BEGIN Working data

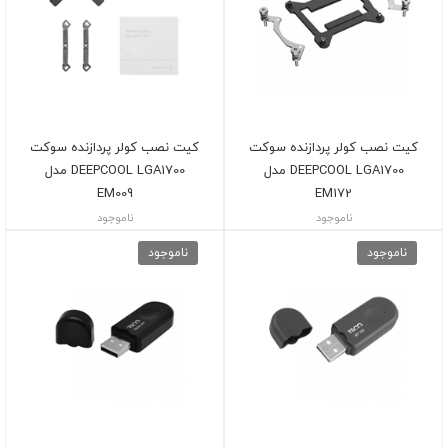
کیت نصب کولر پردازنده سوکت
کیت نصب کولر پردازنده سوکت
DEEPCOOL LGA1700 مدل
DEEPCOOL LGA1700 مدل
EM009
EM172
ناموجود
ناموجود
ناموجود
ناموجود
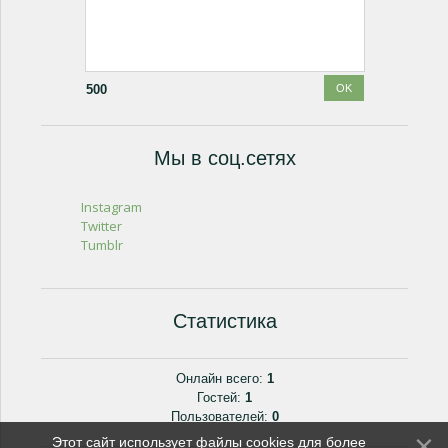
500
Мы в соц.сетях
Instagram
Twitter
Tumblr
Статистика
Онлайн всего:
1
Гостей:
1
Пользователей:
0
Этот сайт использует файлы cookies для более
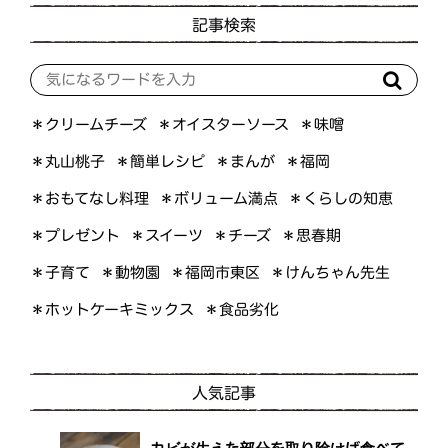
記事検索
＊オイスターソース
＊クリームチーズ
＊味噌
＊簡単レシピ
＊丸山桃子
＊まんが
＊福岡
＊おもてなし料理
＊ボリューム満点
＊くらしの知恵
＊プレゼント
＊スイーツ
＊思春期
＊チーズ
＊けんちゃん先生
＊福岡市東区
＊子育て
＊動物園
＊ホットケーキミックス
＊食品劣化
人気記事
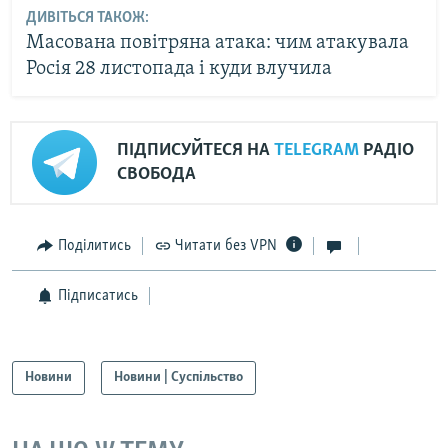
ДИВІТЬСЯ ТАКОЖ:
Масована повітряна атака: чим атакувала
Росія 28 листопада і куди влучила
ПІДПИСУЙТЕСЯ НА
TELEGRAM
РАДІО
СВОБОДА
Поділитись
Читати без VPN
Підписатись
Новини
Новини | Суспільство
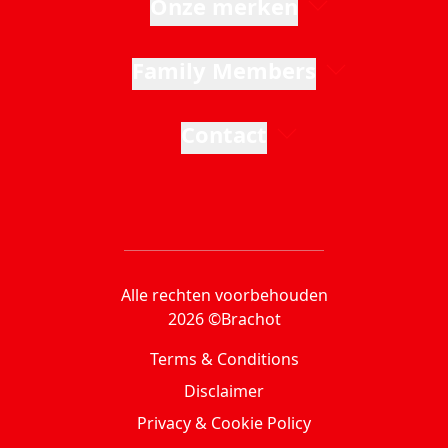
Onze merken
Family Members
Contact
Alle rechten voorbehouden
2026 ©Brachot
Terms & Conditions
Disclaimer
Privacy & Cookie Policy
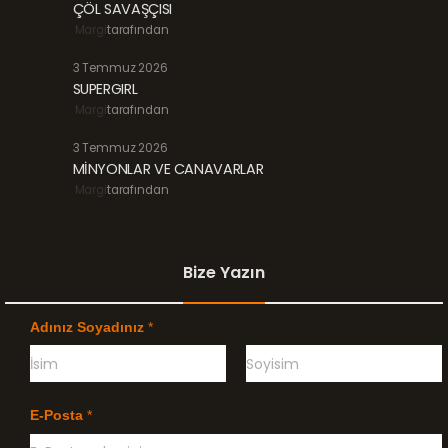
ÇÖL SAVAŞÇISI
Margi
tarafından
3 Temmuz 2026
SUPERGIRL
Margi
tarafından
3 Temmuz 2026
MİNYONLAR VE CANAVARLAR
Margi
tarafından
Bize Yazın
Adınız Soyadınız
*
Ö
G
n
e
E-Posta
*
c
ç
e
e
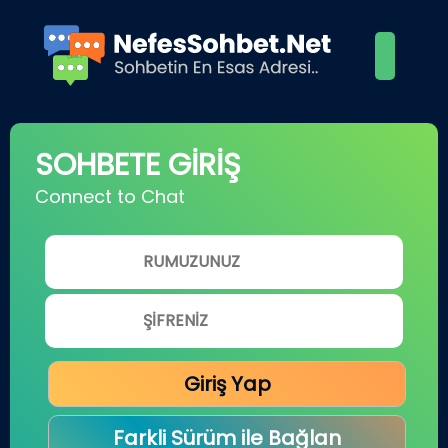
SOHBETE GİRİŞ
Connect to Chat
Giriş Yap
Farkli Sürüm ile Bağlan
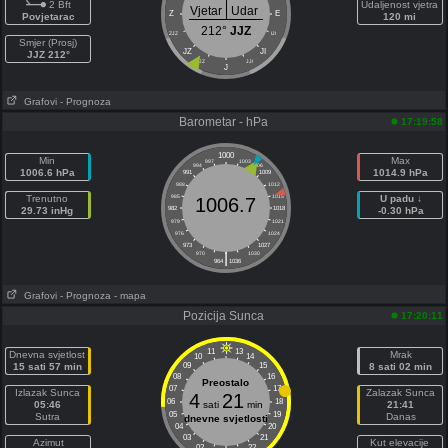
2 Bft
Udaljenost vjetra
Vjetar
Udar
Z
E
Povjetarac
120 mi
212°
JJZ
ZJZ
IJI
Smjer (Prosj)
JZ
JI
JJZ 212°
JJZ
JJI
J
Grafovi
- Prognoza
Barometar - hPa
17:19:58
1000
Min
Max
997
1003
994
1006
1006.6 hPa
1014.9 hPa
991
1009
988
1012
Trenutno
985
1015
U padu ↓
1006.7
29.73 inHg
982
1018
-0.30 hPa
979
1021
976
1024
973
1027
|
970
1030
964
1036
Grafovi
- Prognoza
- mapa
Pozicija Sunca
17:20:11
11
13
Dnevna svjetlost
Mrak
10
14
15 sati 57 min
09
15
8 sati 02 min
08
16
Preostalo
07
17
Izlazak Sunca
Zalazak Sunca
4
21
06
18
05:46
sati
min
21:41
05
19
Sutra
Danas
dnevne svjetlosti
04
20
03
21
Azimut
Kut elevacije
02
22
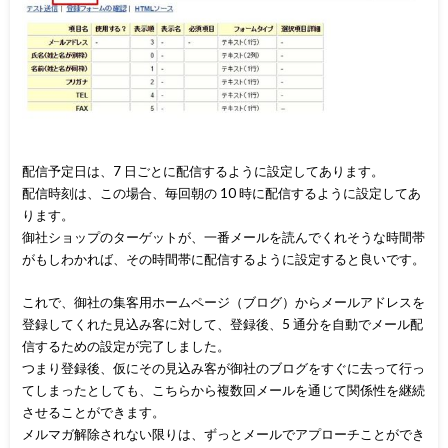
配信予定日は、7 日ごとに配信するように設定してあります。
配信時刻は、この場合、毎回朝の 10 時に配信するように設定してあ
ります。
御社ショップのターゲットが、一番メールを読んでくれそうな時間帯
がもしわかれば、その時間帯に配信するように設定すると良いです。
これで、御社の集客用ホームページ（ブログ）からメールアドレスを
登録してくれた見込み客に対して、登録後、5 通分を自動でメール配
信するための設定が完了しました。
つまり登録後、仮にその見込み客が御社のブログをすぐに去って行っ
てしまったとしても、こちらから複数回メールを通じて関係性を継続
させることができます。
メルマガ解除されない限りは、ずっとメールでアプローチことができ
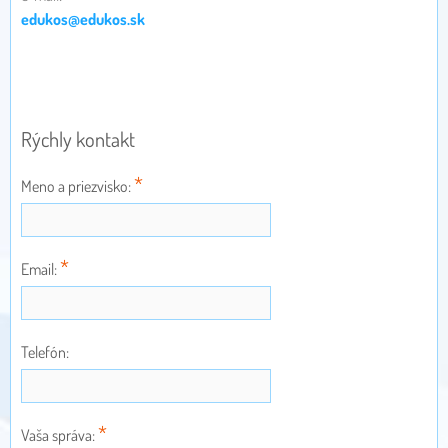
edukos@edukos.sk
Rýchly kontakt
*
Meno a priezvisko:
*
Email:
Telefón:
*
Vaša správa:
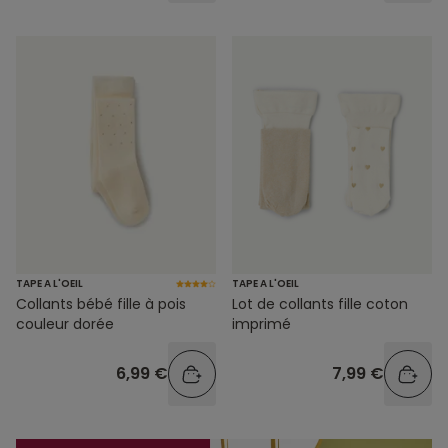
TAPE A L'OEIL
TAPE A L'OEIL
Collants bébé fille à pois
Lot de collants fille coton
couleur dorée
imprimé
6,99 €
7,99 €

END Working data

Exercise requirements >>
Set down every entry exactly; omit the pictures.

Answer to this problem >>
کیت نصب کولر پردازنده سوکت
کیت نصب کولر پردازنده سوکت
DEEPCOOL LGA1700 مدل
DEEPCOOL LGA1700 مدل
EM009
EM172
ناموجود
ناموجود
ناموجود
ناموجود
500
Мы в соц.сетях
Instagram
Twitter
Tumblr
Статистика
Онлайн всего:
1
Гостей:
1
Пользователей:
0
Этот сайт использует файлы cookies для более
記事検索
＊オイスターソース
＊クリームチーズ
＊味噌
＊簡単レシピ
＊丸山桃子
＊まんが
＊福岡
＊おもてなし料理
＊ボリューム満点
＊くらしの知恵
＊プレゼント
＊スイーツ
＊思春期
＊チーズ
＊けんちゃん先生
＊福岡市東区
＊子育て
＊動物園
＊ホットケーキミックス
＊食品劣化
人気記事
ДИВІТЬСЯ ТАКОЖ:
Масована повітряна атака: чим атакувала
Росія 28 листопада і куди влучила
ПІДПИСУЙТЕСЯ НА
TELEGRAM
РАДІО
СВОБОДА
Поділитись
Читати без VPN
Підписатись
Новини
Новини | Суспільство
Onze merken
Family Members
Contact
Alle rechten voorbehouden
2026 ©Brachot
Terms & Conditions
Disclaimer
Privacy & Cookie Policy
ÇÖL SAVAŞÇISI
Margi
tarafından
3 Temmuz 2026
SUPERGIRL
Margi
tarafından
3 Temmuz 2026
MİNYONLAR VE CANAVARLAR
Margi
tarafından
Bize Yazın
Adınız Soyadınız
*
Ö
G
n
e
E-Posta
*
c
ç
e
e
SOHBETE GİRİŞ
Connect to Chat
Giriş Yap
Farkli Sürüm ile Bağlan
2 Bft
Udaljenost vjetra
Vjetar
Udar
Z
E
Povjetarac
120 mi
212°
JJZ
ZJZ
IJI
Smjer (Prosj)
JZ
JI
JJZ 212°
JJZ
JJI
J
Grafovi
- Prognoza
Barometar - hPa
17:19:58
1000
Min
Max
997
1003
994
1006
1006.6 hPa
1014.9 hPa
991
1009
988
1012
Trenutno
985
1015
U padu ↓
1006.7
29.73 inHg
982
1018
-0.30 hPa
979
1021
976
1024
973
1027
|
970
1030
964
1036
Grafovi
- Prognoza
- mapa
Pozicija Sunca
17:20:11
11
13
Dnevna svjetlost
Mrak
10
14
15 sati 57 min
09
15
8 sati 02 min
08
16
Preostalo
07
17
Izlazak Sunca
Zalazak Sunca
4
21
06
18
05:46
sati
min
21:41
05
19
Sutra
Danas
dnevne svjetlosti
04
20
03
21
Azimut
Kut elevacije
02
22
配信予定日は、7 日ごとに配信するように設定してあります。
配信時刻は、この場合、毎回朝の 10 時に配信するように設定してあ
ります。
御社ショップのターゲットが、一番メールを読んでくれそうな時間帯
がもしわかれば、その時間帯に配信するように設定すると良いです。
これで、御社の集客用ホームページ（ブログ）からメールアドレスを
登録してくれた見込み客に対して、登録後、5 通分を自動でメール配
信するための設定が完了しました。
つまり登録後、仮にその見込み客が御社のブログをすぐに去って行っ
てしまったとしても、こちらから複数回メールを通じて関係性を継続
させることができます。
メルマガ解除されない限りは、ずっとメールでアプローチことができ
edukos@edukos.sk
Rýchly kontakt
*
Meno a priezvisko:
*
Email:
Telefón:
*
Vaša správa:
TAPE A L'OEIL
TAPE A L'OEIL
Collants bébé fille à pois
Lot de collants fille coton
couleur dorée
imprimé
6,99 €
7,99 €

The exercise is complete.